I tend to view it as a situation driven by concentration of wealth (in this case geographically speaking) and their relative influence on the politics of a state. That is not to say that the wealthy don't have influence in New York today, more to the point that at the same time relative to other states, it was one of the most wealthy states and thus a larger number of middle class voters willing to opt for the status quo as opposed to backing some kind of Prairie or Mountain radical.

Its also a case where the Democratic coalition, since it included so many Irish voters courtesy of the Tammany machine, had thus come to have a substantial contingent of "not so hard up voters" and many of those who were sometimes even sided with the Republicans against the machine. It was not until the progression of the New Deal era, where you have a consolidation of support along class lines and thus a decided shift leftward, which the establishment then dove after to maintain its own power and clout becoming either liberal Republicans or Democrats.

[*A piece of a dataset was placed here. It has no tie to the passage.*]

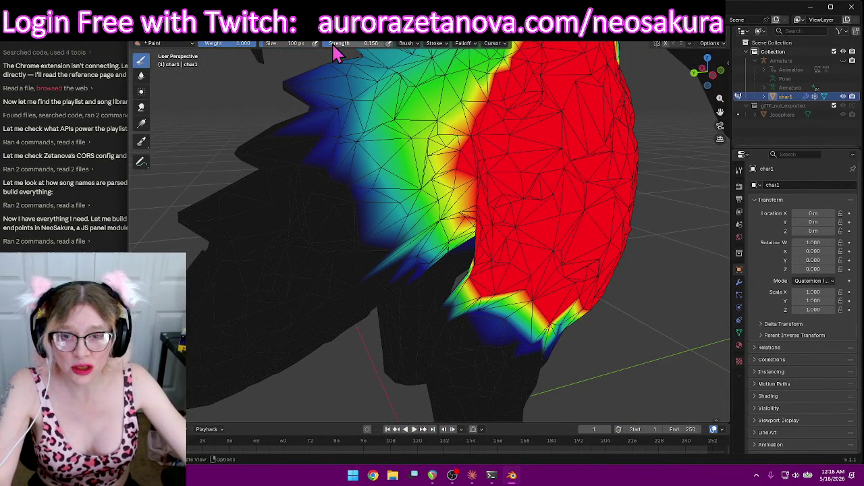
Warm up the thigh's edge and erase the stray weight spike beside the leg
drag(451, 163, 467, 103)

The people most angry at the big business trusts and railroads would be the farmers and miners of the South and West, though obviously anger at the them was all over, this is more about relative concentrations.

At the same time the Dust Bowl and similar shifts towards mechanization of farms, occurring after and alongside urbanization meant that the depopulated rural areas, shift more conservative than was the case when there was a large base of debt laden small farms.